Disamping itu, tambah Marwan, dalam Pasal 62 ayat (1) dan (2) KUHAP menyebutkan tersangka diberi hak untuk bebas menerima surat menyurat dan juga berkas perkaranya baik dari pengacara, keluarga maupun penyidik. Namun sayangnya, oknum Kajari tersebut melarang diberikannya segala bentuk surat menyurat untuk diterima kliennya meskipun dirinya selaku pengacara MKS telah membuat surat permintaan BAP dan berkas perkara MKS.
“Namun lagi-lagi jaksa penyidik tidak berani memberikan itu karena alasan oknum Kajari Lambok Sidabutar belum meberikan izin. Padahal menurut Pasal 72 KUHAP harusnya klien kami wajib diberikan BAP atau berkas tersebut,” ungkap Marwan.
Bahkan, alumni Fakultas Hukum UISU Medan ini juga mengatakan, dirinya merasa janggal sejak awal penangkapn dan penahan kliennya. Pasalnya, menurutnya hingga sekarang kliennya tidak pernah mendapatkan surat penangkapannya saat berada di dalam ruangan Sekda Kota Padangsidimpuan.
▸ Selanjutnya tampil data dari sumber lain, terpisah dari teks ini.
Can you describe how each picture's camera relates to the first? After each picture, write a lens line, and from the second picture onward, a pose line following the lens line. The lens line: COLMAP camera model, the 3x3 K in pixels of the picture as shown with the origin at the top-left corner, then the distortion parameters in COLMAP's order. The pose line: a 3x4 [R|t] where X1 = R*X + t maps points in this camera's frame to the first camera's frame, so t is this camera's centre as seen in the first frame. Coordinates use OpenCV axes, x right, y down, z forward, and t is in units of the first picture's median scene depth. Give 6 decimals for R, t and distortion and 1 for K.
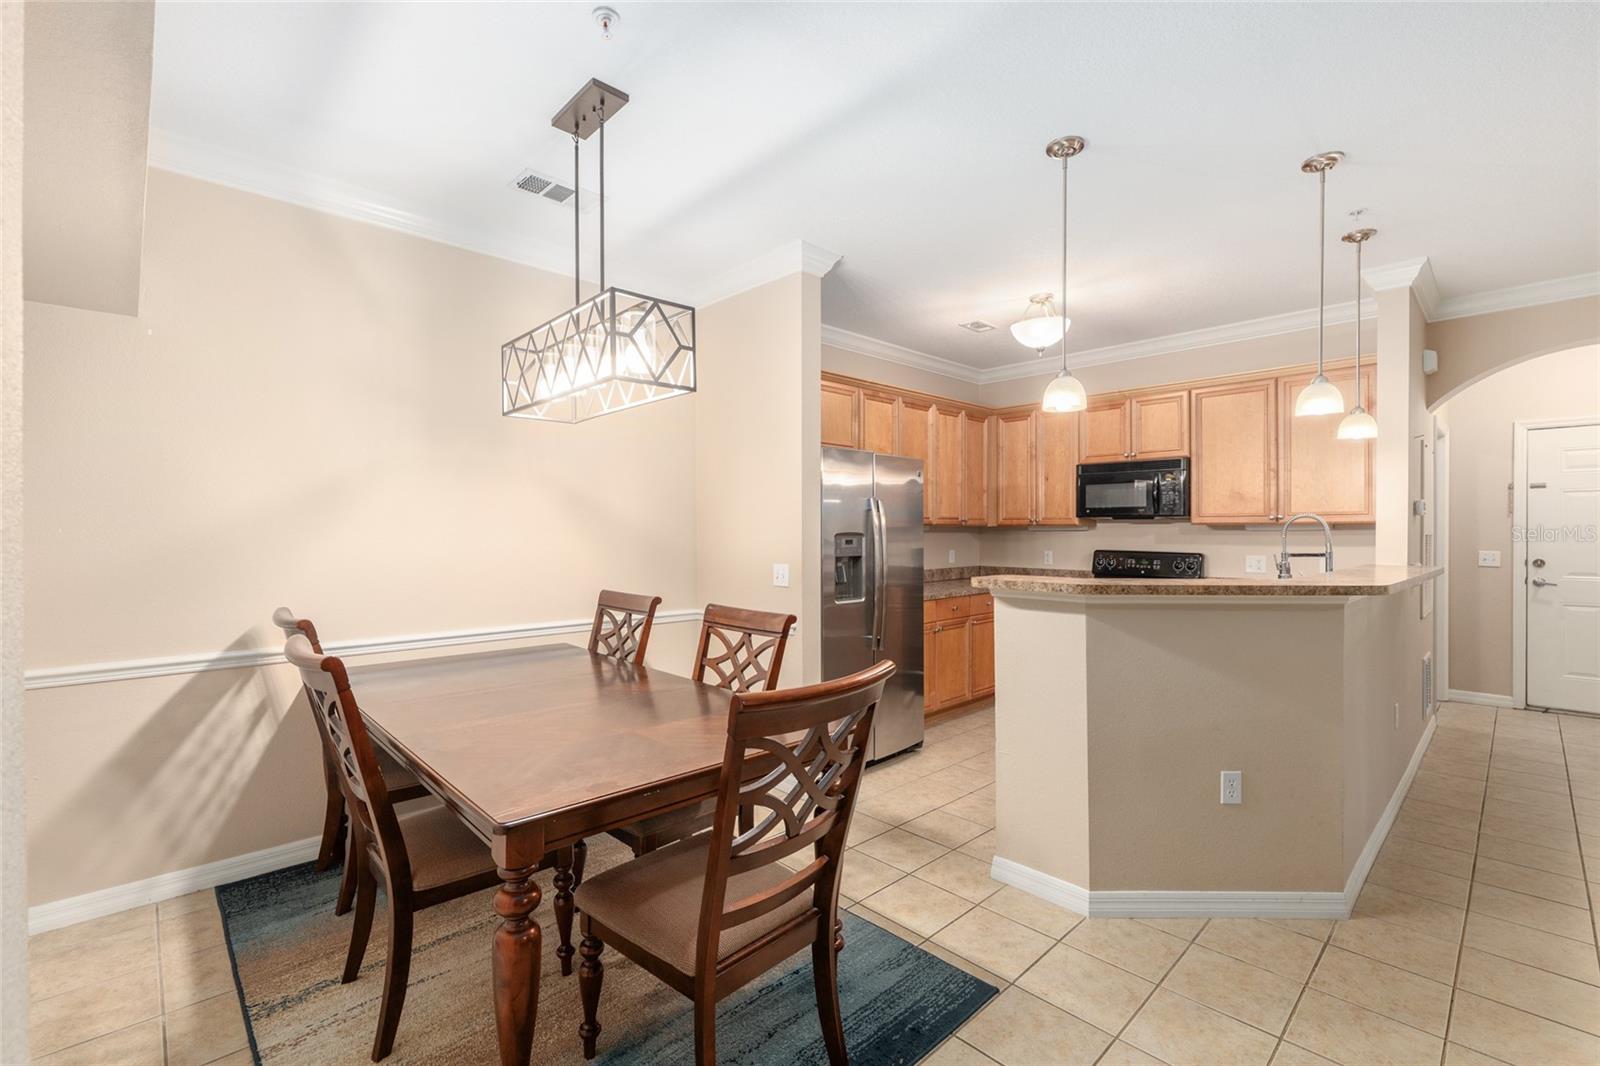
lens RADIAL K [[702.7, 0, 796.5], [0, 702.7, 536.8], [0, 0, 1]] dist [0.000922, 0.000244]
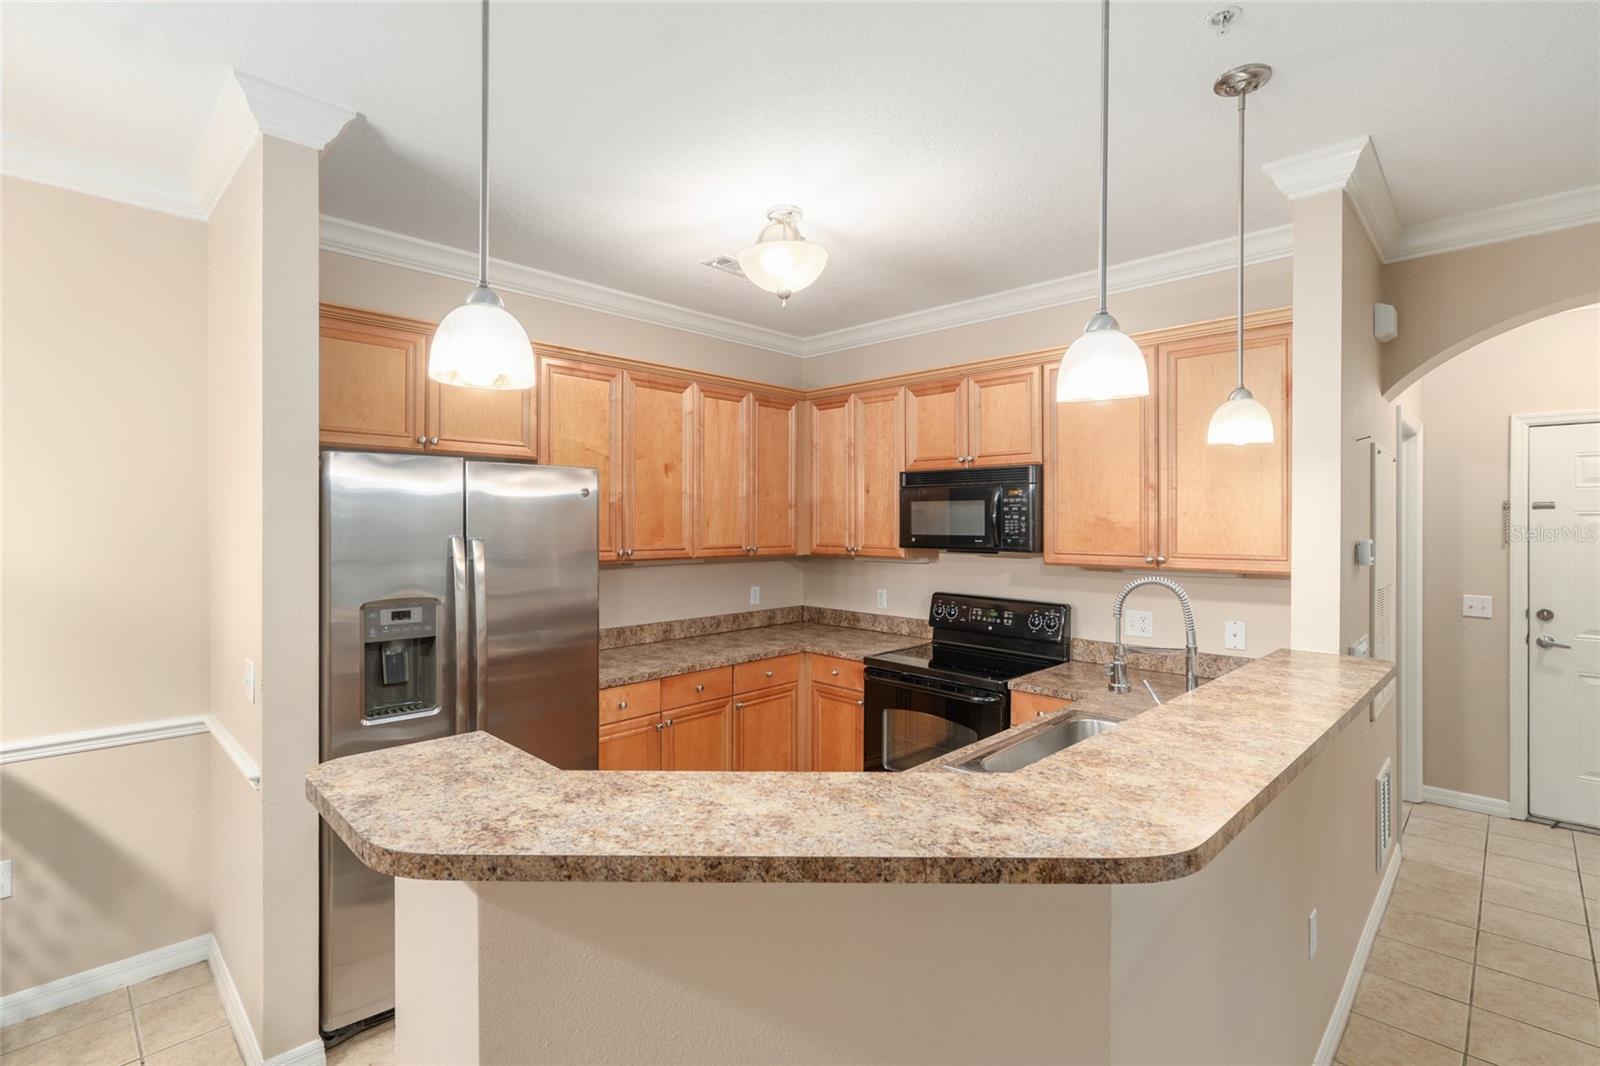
lens RADIAL K [[743.0, 0, 797.6], [0, 743.0, 524.7], [0, 0, 1]] dist [0.004634, -0.000795]
pose [[0.999431, 0.002647, 0.033614, 0.289060], [-0.002454, 0.999980, -0.005786, -0.048569], [-0.033629, 0.005700, 0.999418, 0.285514]]
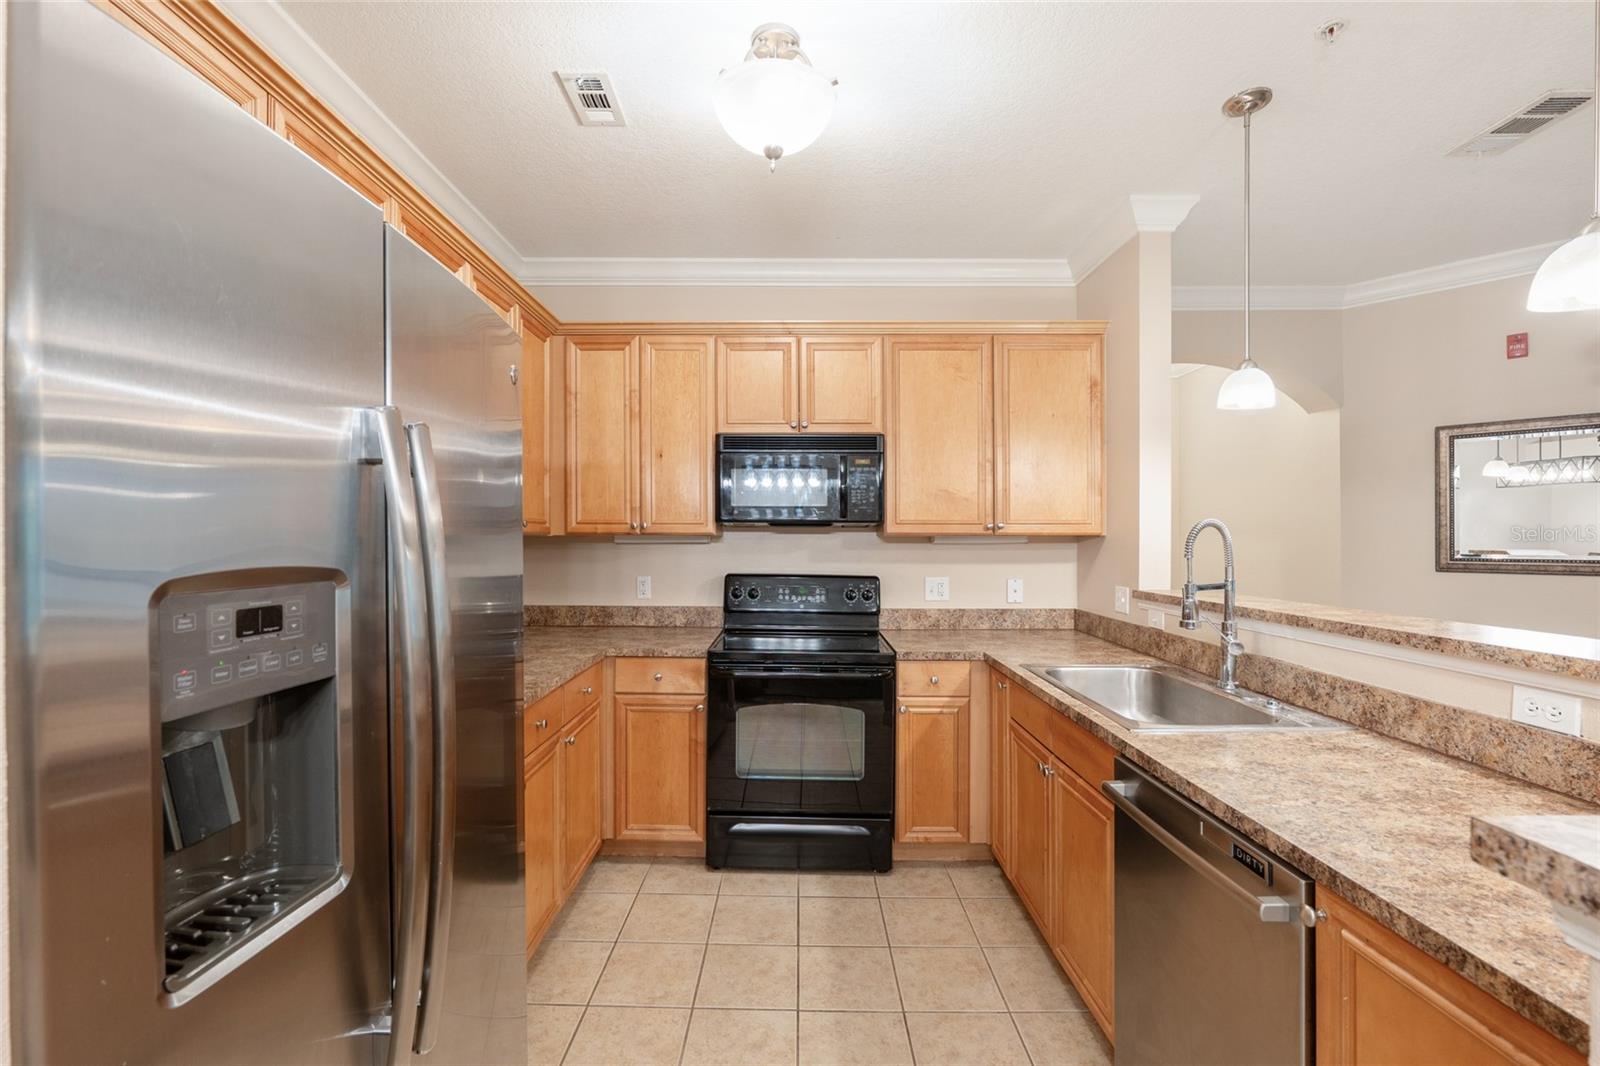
lens RADIAL K [[670.8, 0, 797.8], [0, 670.8, 542.3], [0, 0, 1]] dist [-0.001988, -0.000043]
pose [[0.689676, -0.000958, 0.724117, 0.034027], [0.004093, 0.999988, -0.002575, -0.008894], [-0.724106, 0.004739, 0.689672, 0.588539]]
“Sejak perkara ini kami tanganai tertanggal 4 Juli 2024 hingga hari ini. Kami dan keluarga klien kami tidak pernah menerima surat perintah penangkapan MKS. Kok seperti kasus teroris aja klien kami ini diperlakukan oknum Kajari Lambok Sidabutar? Apakah ada kepentingan oknum Kajari Padangsidimpuan terkait penangnan perkara MKS ini, bukankah jikapun benar tuduhan oknum Kajari itu terhadap klien kami. Mengapa klien kami diperlakukan semena-mena,” pungkasnya.
Sementara itu, Kajari Padangsidimpuan, Lambok MJ Sidabutar hingga saat ini belum memberikan tanggapan terkait hal tersebut. Pasalnya, Lambok belum membalas pesan singkat via WhatsApp yang dilayangkan wartawan ke nomor pribadinya.